--- START ---

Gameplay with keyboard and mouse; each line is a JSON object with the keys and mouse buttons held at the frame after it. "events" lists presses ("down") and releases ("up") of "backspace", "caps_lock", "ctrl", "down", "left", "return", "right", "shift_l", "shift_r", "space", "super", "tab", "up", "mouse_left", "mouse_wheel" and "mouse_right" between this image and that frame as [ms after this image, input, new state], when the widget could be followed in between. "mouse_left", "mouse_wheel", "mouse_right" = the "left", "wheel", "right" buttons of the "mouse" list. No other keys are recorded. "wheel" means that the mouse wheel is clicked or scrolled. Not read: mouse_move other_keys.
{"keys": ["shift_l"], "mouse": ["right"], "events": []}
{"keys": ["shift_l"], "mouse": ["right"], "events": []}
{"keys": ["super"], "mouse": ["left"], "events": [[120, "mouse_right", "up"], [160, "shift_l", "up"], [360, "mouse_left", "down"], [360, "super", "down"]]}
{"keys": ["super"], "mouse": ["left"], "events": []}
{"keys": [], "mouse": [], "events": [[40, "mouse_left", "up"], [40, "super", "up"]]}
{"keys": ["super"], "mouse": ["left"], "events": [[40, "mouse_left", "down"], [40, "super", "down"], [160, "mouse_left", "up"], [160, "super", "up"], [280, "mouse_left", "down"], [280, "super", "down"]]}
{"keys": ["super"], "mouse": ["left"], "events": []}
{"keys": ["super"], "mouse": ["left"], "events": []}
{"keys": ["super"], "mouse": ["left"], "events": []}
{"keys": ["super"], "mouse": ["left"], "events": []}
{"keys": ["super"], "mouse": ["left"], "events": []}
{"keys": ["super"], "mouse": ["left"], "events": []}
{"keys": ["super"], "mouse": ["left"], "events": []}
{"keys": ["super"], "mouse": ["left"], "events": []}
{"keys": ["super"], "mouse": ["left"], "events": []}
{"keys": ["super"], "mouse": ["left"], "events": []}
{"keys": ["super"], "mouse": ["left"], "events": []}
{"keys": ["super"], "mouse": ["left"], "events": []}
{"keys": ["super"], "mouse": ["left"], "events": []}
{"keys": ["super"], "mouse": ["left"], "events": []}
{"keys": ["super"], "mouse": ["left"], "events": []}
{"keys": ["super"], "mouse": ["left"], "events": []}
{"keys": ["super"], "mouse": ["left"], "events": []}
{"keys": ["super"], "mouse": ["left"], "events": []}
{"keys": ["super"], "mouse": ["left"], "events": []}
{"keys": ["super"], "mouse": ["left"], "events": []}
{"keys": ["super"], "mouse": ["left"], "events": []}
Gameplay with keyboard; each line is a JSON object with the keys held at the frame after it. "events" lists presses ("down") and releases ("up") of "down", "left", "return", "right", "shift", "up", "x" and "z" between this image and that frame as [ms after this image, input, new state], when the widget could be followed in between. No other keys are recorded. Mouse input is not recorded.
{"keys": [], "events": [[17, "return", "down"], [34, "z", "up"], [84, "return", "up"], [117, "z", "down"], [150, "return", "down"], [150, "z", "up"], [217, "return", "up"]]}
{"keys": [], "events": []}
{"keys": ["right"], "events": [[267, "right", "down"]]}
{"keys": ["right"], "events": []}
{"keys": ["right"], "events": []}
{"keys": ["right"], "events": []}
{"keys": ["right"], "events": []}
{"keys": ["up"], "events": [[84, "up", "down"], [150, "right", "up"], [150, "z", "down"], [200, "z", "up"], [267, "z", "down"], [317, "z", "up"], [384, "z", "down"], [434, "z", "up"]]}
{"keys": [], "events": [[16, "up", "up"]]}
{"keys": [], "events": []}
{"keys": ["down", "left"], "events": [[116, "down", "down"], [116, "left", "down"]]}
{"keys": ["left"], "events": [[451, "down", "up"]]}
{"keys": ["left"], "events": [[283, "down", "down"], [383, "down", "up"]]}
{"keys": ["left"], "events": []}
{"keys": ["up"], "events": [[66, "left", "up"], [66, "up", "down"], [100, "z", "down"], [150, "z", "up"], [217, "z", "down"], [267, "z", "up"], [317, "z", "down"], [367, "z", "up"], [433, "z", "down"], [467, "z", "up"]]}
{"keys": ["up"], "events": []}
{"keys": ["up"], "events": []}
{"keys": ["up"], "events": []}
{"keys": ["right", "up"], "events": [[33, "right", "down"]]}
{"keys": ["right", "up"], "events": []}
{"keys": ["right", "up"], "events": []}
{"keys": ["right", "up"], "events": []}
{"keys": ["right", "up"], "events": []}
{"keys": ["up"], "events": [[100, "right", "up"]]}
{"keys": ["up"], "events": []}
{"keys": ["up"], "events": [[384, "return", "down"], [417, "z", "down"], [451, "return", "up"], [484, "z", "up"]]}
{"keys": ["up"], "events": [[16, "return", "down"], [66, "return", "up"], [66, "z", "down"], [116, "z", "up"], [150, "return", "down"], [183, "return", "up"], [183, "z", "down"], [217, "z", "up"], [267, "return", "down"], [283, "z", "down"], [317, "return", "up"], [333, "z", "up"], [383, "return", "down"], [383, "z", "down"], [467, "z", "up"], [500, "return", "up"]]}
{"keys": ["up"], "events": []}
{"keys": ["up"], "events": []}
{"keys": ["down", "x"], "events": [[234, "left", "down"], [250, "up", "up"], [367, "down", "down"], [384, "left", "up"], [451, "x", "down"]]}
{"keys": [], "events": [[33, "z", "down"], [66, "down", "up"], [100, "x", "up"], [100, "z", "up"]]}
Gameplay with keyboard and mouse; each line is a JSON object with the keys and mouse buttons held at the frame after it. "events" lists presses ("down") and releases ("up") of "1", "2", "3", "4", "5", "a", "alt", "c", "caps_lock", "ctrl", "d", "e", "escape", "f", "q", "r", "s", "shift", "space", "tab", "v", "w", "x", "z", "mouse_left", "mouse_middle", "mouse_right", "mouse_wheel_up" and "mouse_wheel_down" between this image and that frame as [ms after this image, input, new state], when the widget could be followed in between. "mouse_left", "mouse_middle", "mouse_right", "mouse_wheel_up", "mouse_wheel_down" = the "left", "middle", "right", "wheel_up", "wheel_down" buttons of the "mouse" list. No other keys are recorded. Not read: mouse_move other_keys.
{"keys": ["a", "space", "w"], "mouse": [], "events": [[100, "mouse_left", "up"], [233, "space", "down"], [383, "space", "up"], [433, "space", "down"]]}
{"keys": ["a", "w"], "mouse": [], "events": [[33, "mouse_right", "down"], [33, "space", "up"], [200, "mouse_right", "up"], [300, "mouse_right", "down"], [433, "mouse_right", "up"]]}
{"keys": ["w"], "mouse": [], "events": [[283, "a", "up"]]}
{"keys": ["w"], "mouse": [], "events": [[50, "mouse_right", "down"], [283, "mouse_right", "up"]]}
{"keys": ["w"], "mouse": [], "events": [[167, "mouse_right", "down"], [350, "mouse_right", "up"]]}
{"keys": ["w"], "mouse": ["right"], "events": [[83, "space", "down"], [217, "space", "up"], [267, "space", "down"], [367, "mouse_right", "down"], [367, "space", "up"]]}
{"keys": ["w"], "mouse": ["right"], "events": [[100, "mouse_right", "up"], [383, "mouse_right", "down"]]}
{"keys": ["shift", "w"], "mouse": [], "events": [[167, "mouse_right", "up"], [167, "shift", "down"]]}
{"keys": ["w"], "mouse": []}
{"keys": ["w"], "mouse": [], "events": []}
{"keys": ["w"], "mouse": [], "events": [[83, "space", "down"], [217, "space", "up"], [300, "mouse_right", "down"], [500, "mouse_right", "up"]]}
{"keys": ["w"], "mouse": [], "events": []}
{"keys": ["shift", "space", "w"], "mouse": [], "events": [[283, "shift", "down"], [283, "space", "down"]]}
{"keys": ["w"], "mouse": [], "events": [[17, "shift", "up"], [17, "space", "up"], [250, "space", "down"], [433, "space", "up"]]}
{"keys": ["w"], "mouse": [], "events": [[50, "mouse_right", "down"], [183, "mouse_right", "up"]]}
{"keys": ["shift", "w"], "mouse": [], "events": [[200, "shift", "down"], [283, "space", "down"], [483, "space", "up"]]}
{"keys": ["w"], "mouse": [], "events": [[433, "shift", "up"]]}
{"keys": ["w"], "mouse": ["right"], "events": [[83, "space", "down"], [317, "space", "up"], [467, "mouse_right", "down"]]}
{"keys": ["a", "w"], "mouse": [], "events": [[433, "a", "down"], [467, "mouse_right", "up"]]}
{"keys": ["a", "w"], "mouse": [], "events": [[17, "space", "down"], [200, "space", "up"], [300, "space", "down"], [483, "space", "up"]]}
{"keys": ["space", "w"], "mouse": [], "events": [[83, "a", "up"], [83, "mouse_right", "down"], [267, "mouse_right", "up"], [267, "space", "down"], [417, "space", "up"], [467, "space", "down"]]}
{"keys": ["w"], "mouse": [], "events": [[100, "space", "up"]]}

--- END ---

*TRY IT*.
Which lines of the material contain "buttons"? List them.

*RESPONSE BELOW*.
Gameplay with keyboard and mouse; each line is a JSON object with the keys and mouse buttons held at the frame after it. "events" lists presses ("down") and releases ("up") of "backspace", "caps_lock", "ctrl", "down", "left", "return", "right", "shift_l", "shift_r", "space", "super", "tab", "up", "mouse_left", "mouse_wheel" and "mouse_right" between this image and that frame as [ms after this image, input, new state], when the widget could be followed in between. "mouse_left", "mouse_wheel", "mouse_right" = the "left", "wheel", "right" buttons of the "mouse" list. No other keys are recorded. "wheel" means that the mouse wheel is clicked or scrolled. Not read: mouse_move other_keys.
Gameplay with keyboard and mouse; each line is a JSON object with the keys and mouse buttons held at the frame after it. "events" lists presses ("down") and releases ("up") of "1", "2", "3", "4", "5", "a", "alt", "c", "caps_lock", "ctrl", "d", "e", "escape", "f", "q", "r", "s", "shift", "space", "tab", "v", "w", "x", "z", "mouse_left", "mouse_middle", "mouse_right", "mouse_wheel_up" and "mouse_wheel_down" between this image and that frame as [ms after this image, input, new state], when the widget could be followed in between. "mouse_left", "mouse_middle", "mouse_right", "mouse_wheel_up", "mouse_wheel_down" = the "left", "middle", "right", "wheel_up", "wheel_down" buttons of the "mouse" list. No other keys are recorded. Not read: mouse_move other_keys.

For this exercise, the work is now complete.